Pursuit of Happiness... Что за наглецы! Записать такое прямо в Конституцию, это уже что-то запредельное. Словно пота и крови, и самоотверженности, и преданности, и труда, и производительности, словно всего этого было недостаточно. Словно, вдобавок ко всему прочему, нужно было еще сражаться за честь, защищать свою человеческую честь — понятие, смысл которого заключается в том, чтобы быть счастливым. Словно счастье вдвоем может быть чем-то иным, а не выходом из подчинения, отказом от верноподданнической клятвы, горстью воды, похищенной у всеобщей жажды, своего рода пиратством, разбоем вдвоем, Pursuit of Happiness... Вот свиньи!

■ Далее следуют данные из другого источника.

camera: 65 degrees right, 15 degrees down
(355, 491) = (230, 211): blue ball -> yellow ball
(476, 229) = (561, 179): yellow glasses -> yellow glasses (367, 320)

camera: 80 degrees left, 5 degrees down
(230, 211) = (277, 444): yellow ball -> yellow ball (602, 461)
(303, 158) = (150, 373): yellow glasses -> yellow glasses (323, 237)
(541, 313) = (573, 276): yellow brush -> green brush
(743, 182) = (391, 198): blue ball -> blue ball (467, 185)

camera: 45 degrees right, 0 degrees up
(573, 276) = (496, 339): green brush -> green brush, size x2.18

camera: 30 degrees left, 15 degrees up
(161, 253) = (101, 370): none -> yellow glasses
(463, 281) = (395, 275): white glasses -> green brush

Он стоял у стойки бара, улыбаясь той чуть насмешливой, едва проступавшей на губах улыбкой, которая была единственным знаком близости со своими мыслями, который он мог себе позволить. Он был высок, худощав, светло-каштановые седеющие волосы, а под ними — лицо, которому не без труда давалась суровость. Левый рукав заправлен в карман пиджака. В течение полугода он возглавлял сыскную полицию Ниццы. Он поступил на службу в полицию после Освобождения, чтобы попытаться пройти курс дезинтоксикации. Им двигало желание порвать — усилие одновременно и радикальное, и наивное: что-то похожее происходит, когда закоренелый алкоголик в один прекрасный день решает больше не пить и запирается подальше от всякой выпивки. После пятнадцати лет борьбы политической и просто борьбы — от дворца Компании взаимного страхования до Испании, от Лиги защиты прав человека до Королевских военно-воздушных сил и партизанского отряда — он поступил на службу в полицию, чтобы порвать с самим собой. Однако не получилось. По истечении нескольких недель исполнения своих обязанностей его начальству а довольно быстро и самому Ренье — стало: ясно, что он не изменился, что он продолжает в том же духе: он пытается реформировать полицию. Пытается сделать из нее нечто человечное и чистое, великодушно-рыцарское, нечто, что летит на помощь справедливости, вдовам и сиротам. Это и вправду было тем, что называется закоренелым идеализмом. Осознав это, он тут же подал в отставку, и все вернулось на круги своя. Он уединился в своем доме в Рокбрюне, где стал писать книги для детей и искусствоведческие рецензии, отважно борясь со всеми организациями, которые непрерывно пытались подцепить его, со всеми комитетами, ассоциациями, партиями, союзами, лигами, движениями, фронтами, группировками, а также с письмами товарищей, по уши увязших в новых боях за то же дело, — товарищами, которые и вправду не умели жить не дыша. Пребывая в одиночестве в своей деревне, он боролся со всем, что уводило его в сторону от главного, — и он ждал. Но ничего не происходило. Впрочем, может, место было выбрано неудачно: Рокбрюн был в какой-то мере изолирован, чуть в стороне от больших дорог, нужно было делать крюк, сюда приезжали все меньше и меньше. И случалось, его неотвязно преследовала мысль, что, быть может, она приехала и обосновалась в Эзе или Ла-Тюрби; он даже подумывал о том, чтобы перебраться в Мексику: своего рода предчувствие.